5. Experimental Validation and Impact

Across domains, phase-aware priors consistently lead to marked improvements:

Task	Phase-Aware Approach	Main Benefit over Baselines	Cited Paper
Phase retrieval (imaging)	APLS/denoiser-implicit	Outperforms prDeep on OOD images	(Agrawal et al., 2022)
Audio inpainting (TF domain)	iPCTV prior	Superior SNR/ODG, less perceptual artifact	(Balušík et al., 26 Jan 2026)
Speech enhancement	Circular prior Kalman Filter	Superior perceptual metrics, joint denoise	(Dionelis et al., 2017)
Source separation (audio)	iPCLR/phase-aware TV	Higher SNR/OPS, reduced artefacts	(Masuyama et al., 2019)
Speech phase prediction (NN)	SP-NSPP	Lower phase distortion, higher SNR/MOS	(Liu et al., 2024)
Music HPSS	iPC-TV convex formulation	Outperforms NMF/mask-based HPSS	(Masuyama et al., 2019)

Empirical results indicate that phase-aware priors not only improve reconstruction fidelity (PSNR, SDR, SNR), but lead to tangible perceptual gains (MOS, ODG), robustness to out-of-distribution data, and reduced sample complexity.
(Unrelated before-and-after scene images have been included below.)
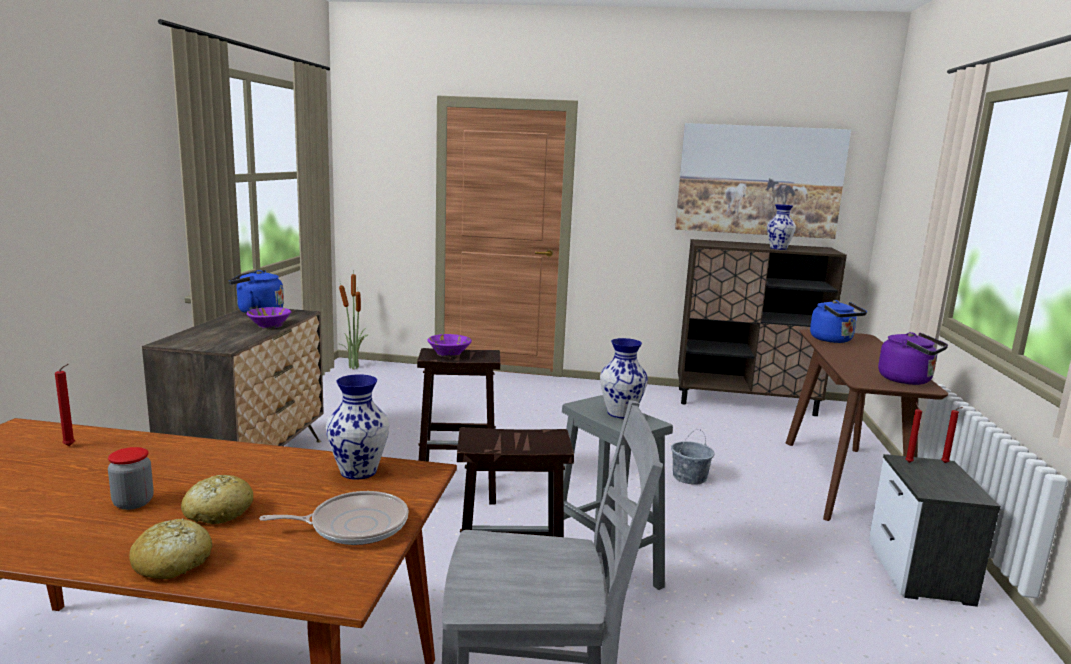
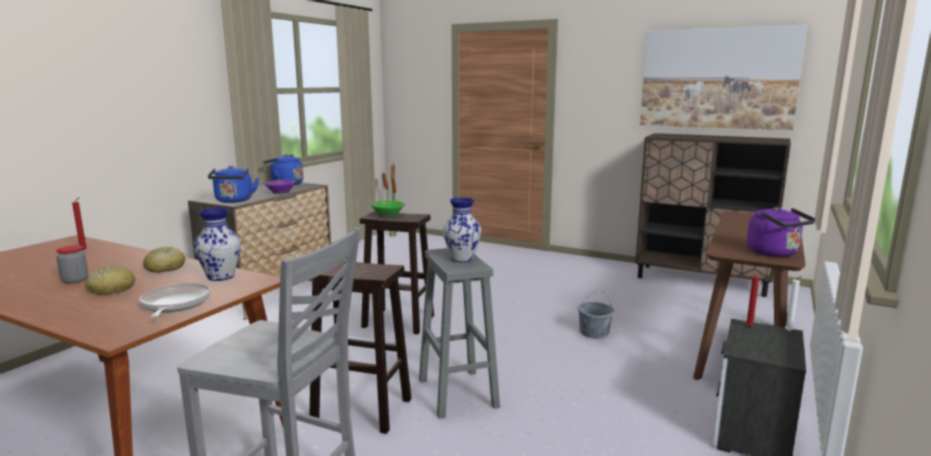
camera: 20 degrees right, 0 degrees up
bread [129,518,212,579] -> bread moved to [143,247,185,273]
frying pan [259,491,408,545] -> frying pan turned 105 degrees counterclockwise [139,283,211,318]
purple bowl [427,334,472,357] -> green bowl [371,201,405,217]
vase [767,204,796,250] -> none
blue kettle [810,300,867,343] -> blue kettle moved to [208,166,259,203]
red candle [941,407,963,463] -> white candle [785,277,801,331]

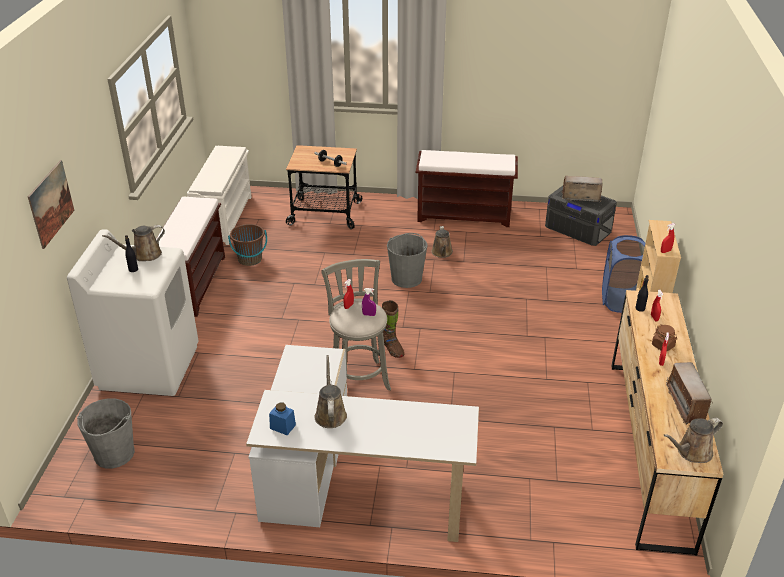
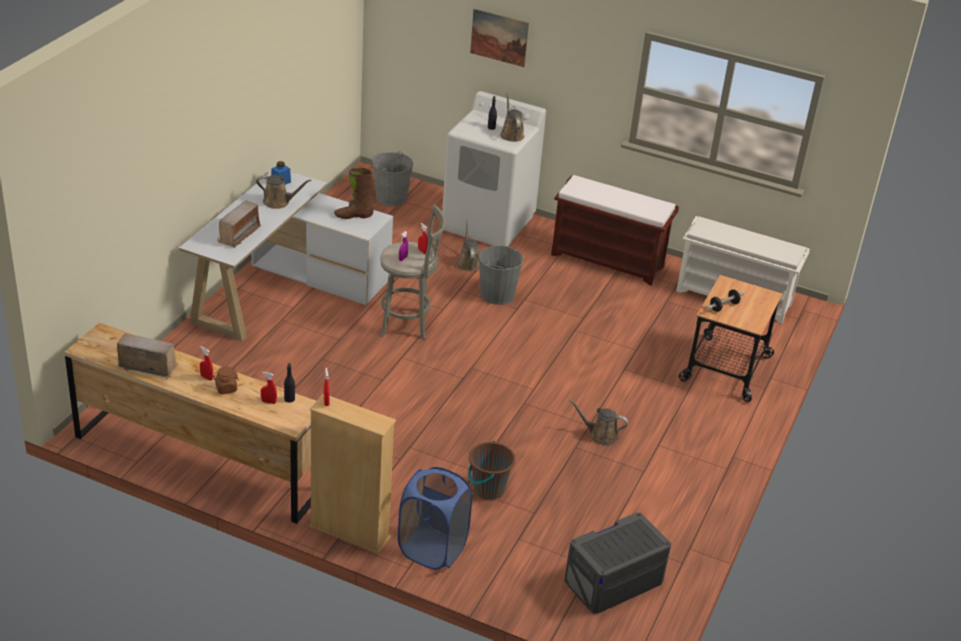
camera: 105 degrees right, 0 degrees up
brown bucket [228,224,267,266] -> brown bucket moved to [468,441,516,500]
brown boot [382,300,404,358] -> brown boot moved to [334,168,374,219]
grey bucket [387,233,428,288] -> grey bucket moved to [479,245,523,305]
brown bench [416,150,518,227] -> none
radio [561,176,603,202] -> radio moved to [218,200,261,248]
brown watering can [663,418,723,463] -> brown watering can moved to [457,220,479,271]

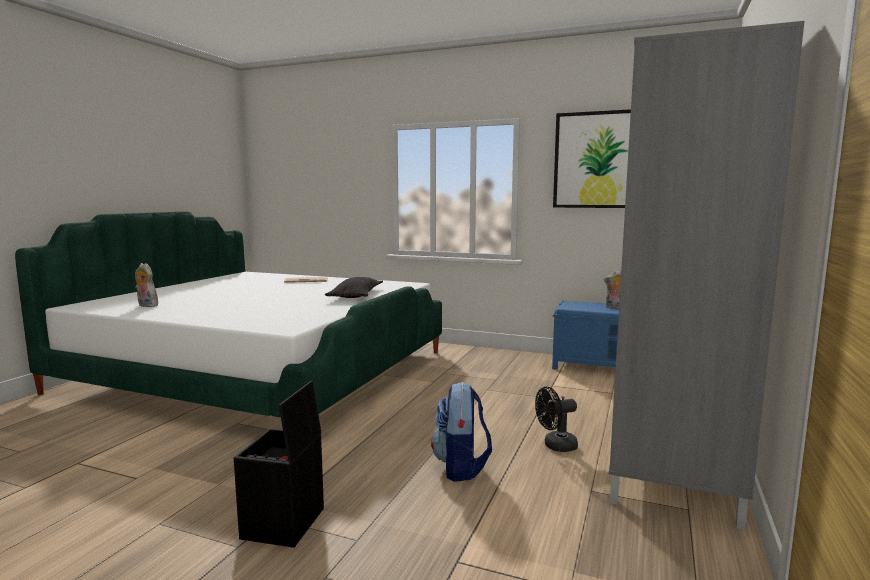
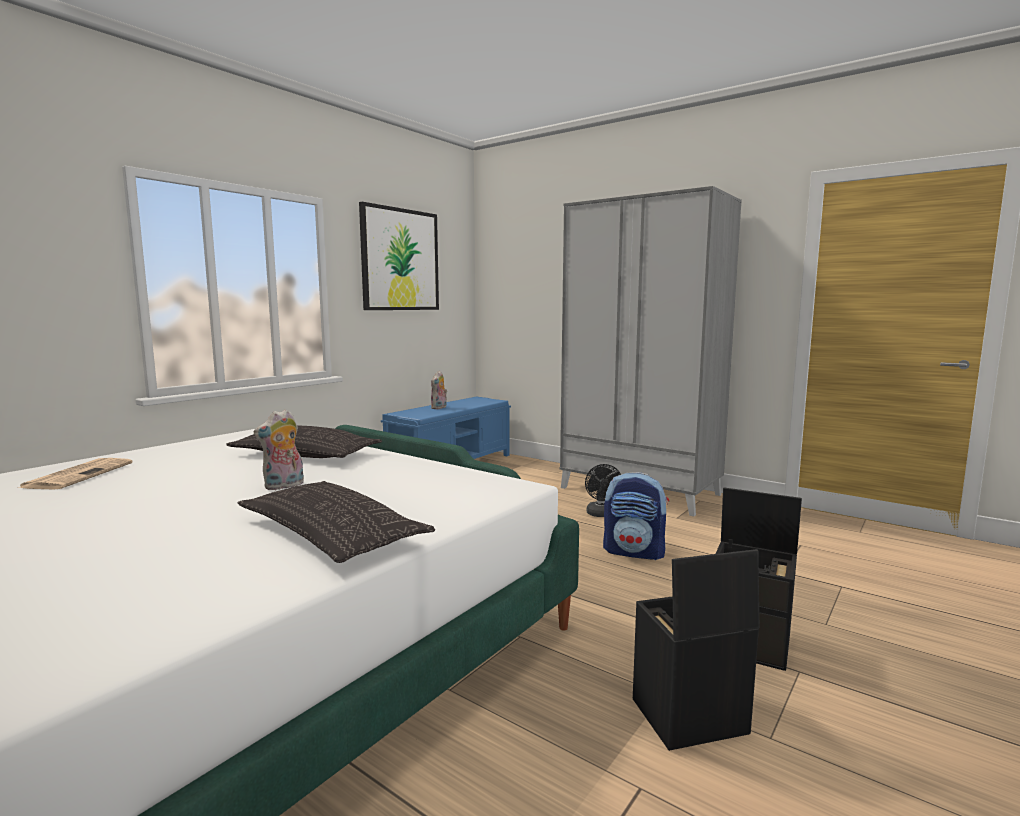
camera: 75 degrees left, 0 degrees up
plush toy [135,263,158,307] -> plush toy moved to [253,409,304,490]
none -> pillow [238,481,435,563]
none -> black storage box [633,549,759,751]

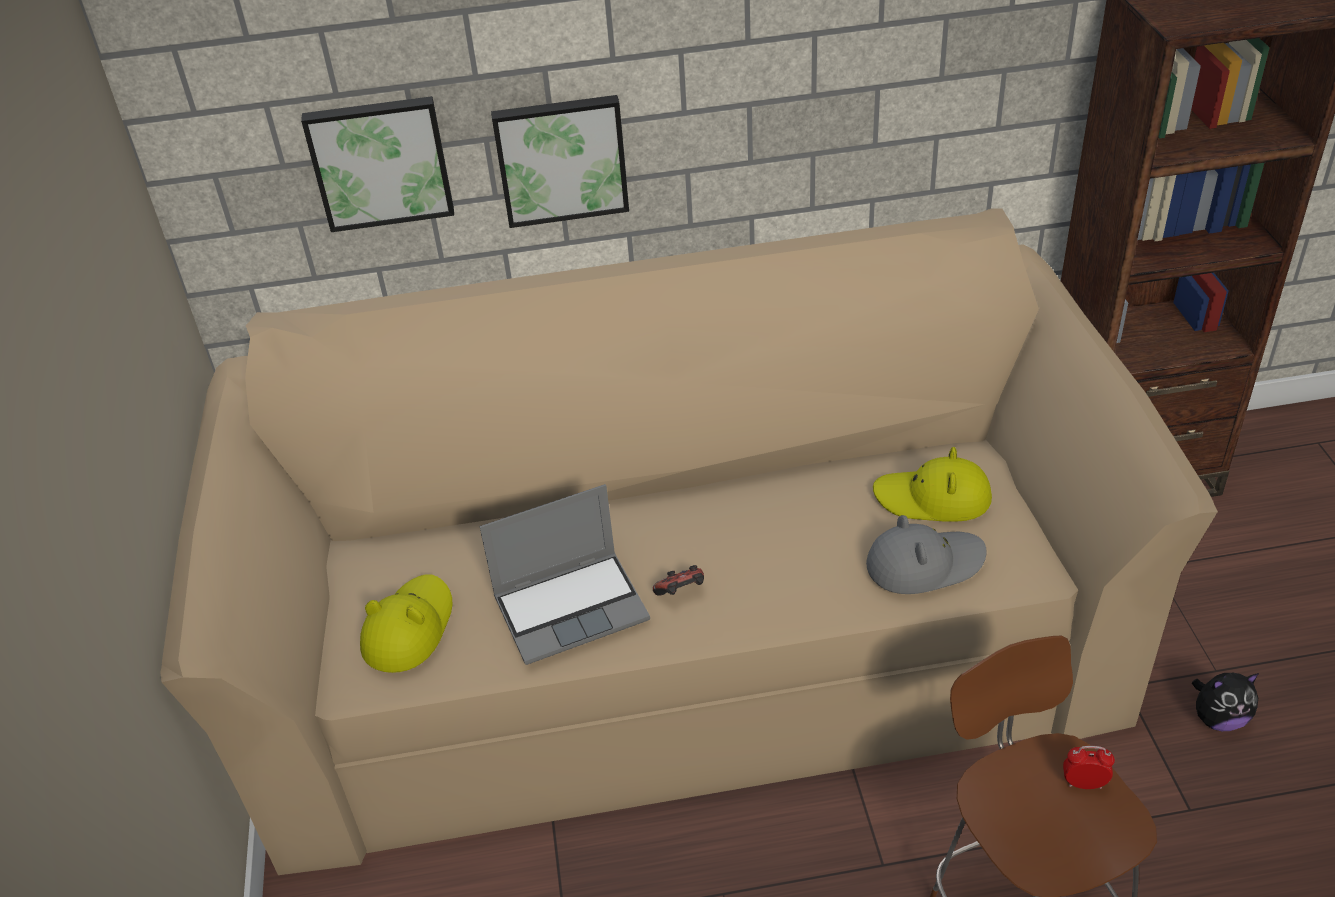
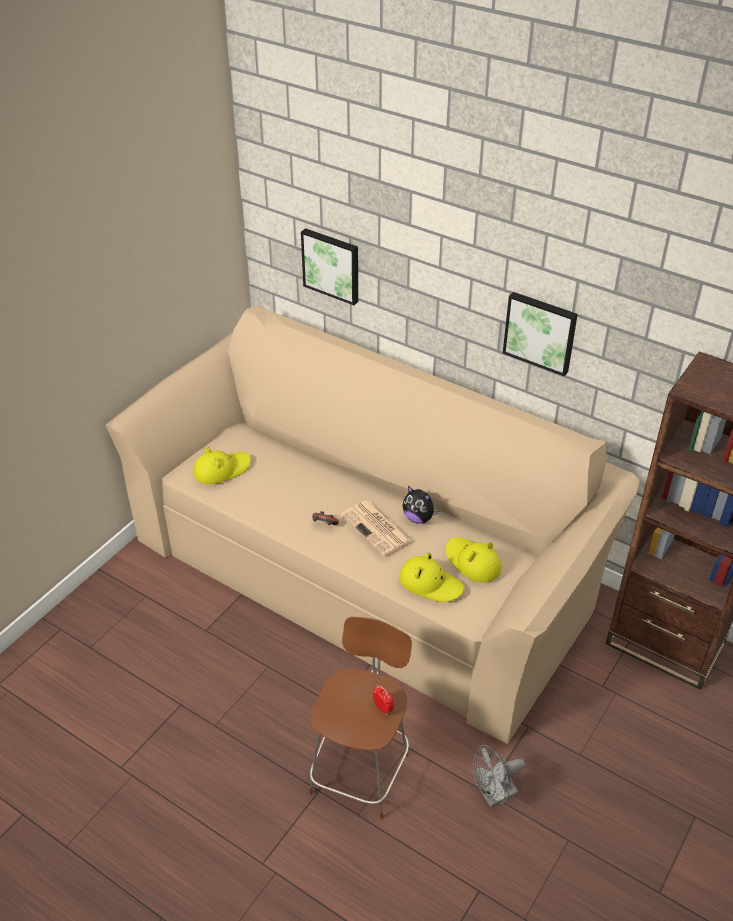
camera: 40 degrees right, 0 degrees up
laptop [480,484,650,665] -> none
picture [491,95,629,228] -> picture moved to [503,292,578,376]
grey hat [866,515,987,594] -> yellow hat [399,552,464,602]
plush toy [1192,673,1259,731] -> plush toy moved to [403,486,439,524]
none -> newspaper [341,500,412,556]
none -> grey fan [472,745,525,807]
6. Connections to Generative, Statistical, and Convex Paradigms

The landscape of phase-aware priors incorporates and generalizes multiple statistical and learning paradigms:

• Statistical/Predictive Frameworks: Circular statistics (von Mises, wrapped normal), AR-models, and Markovian priors regulate phase uncertainty and temporal coherence in estimation (Dionelis et al., 2017).
• Generative Model Priors: Deep generative networks (VAE, DCGAN) create implicit phase/structure constraints, enabling recoverability at optimal sample complexity and improved task-specific performance (Hand et al., 2018).
• Convex Regularisation: Nuclear norm (iPCLR), TV norms, and other convex penalties can be reinterpreted as phase-aware when modified by instantaneous frequency–corrected operators, yielding tractable optimization with explicit phase continuity enforcement (Masuyama et al., 2019, Balušík et al., 26 Jan 2026).
• Implicit/Plug-and-Play Priors: Score-based connections between denoisers and log-density gradients allow the use of very general learned priors without explicit likelihood forms, as in Langevin sampling approaches (Agrawal et al., 2022).

Phase-awareness thus emerges as a unifying theme that brings together analytic, statistical, convex, and deep-learning–based approaches, and is essential in achieving high-quality, robust signal reconstructions in challenging underdetermined or ill-posed settings.